PW: You won a Pulitzer for your biography of Truman. How was writing the biography John Adams different?

DM: With this book there was no one to interview, there's no photography and no newspaper reportage, to which we are accustomed, which is a vast difference. The quality and quantity of the letters makes up for the lack of reportage, and John Adams's diaries are very revealing. It was an excess of riches for a biographer. I had never worked in the 18th century, and as I tell my wife, I like it there so well I may never come back.

PW: But because you have no firsthand knowledge of the 18th century, did you have to start researching from scratch to develop a context?

DM: One of the fundamental requirements of writing good history or good biography is to see things in the context of the time in which they happened, the culture, the emotional ecology, if you will, in which it happened. Not just to know, but to feel what it was like to live in the 18th century. What was it like when smallpox or yellow fever swept through a city? What was it like to go from Boston, Mass., to Philadelphia on horseback in the dead of winter, when there were no bridges over the rivers between the two cities? I've spent a good part of the last six years trying to read what John and Abigail Adams read. People like Samuel Johnson, Defoe and Swift, and Tobias Smollett, or Voltaire. It's just marvelous, the quality of the prose and the quality of the thinking.

PW: You're trying to recreate a feeling for yourself of what it might have been like to live in that period?

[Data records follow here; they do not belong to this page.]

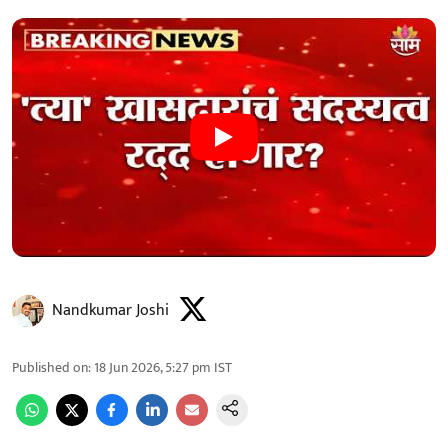
Nandkumar Joshi
Published on
:
18 Jun 2026, 5:27 pm
IST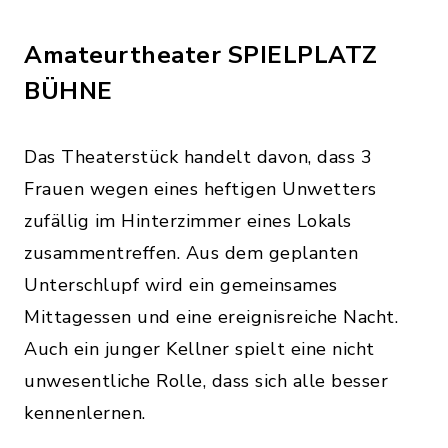
Amateurtheater SPIELPLATZ
BÜHNE
Das Theaterstück handelt davon, dass 3
Frauen wegen eines heftigen Unwetters
zufällig im Hinterzimmer eines Lokals
zusammentreffen. Aus dem geplanten
Unterschlupf wird ein gemeinsames
Mittagessen und eine ereignisreiche Nacht.
Auch ein junger Kellner spielt eine nicht
unwesentliche Rolle, dass sich alle besser
kennenlernen.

DM: Yes. You have to remember that the people who were caught up in the action of times past have no more sense of how things will come out in the future than we do now. I think it is essential to discover why things happen as they do, why things happened the way they did. Nothing was preordained or on a track. The more ways that one can find in tactile fashion to bridge the divide between our time and theirs, the more helpful it is. I try to go everywhere possible that I can to where things happened and to go at the same time of the year when things took place. John and Abigail Adams wrote well over 1,000 letters to each other. The key to the excitement of this book for me is that John Adams, more than any other of the characters in the American Revolution, takes you into his confidence and tells you more about his inner life, his feelings, than all of them. So it is possible to know Adams far better than anyone else of that time.

PW: The letters provided you with the core of your material?

DM: This is some of the most wonderful material I've ever had to work with. The Adamses left us so much. It's a biographer's dream because you can get below the surface of their lives, which is almost impossible ordinarily. Because the Adamses' letters were written on rag paper in the 18th century, the letters are in as good shape as they were when they were written. He lived longer than anyone in our history and had more to say. He was a great talker, whether on paper or in life.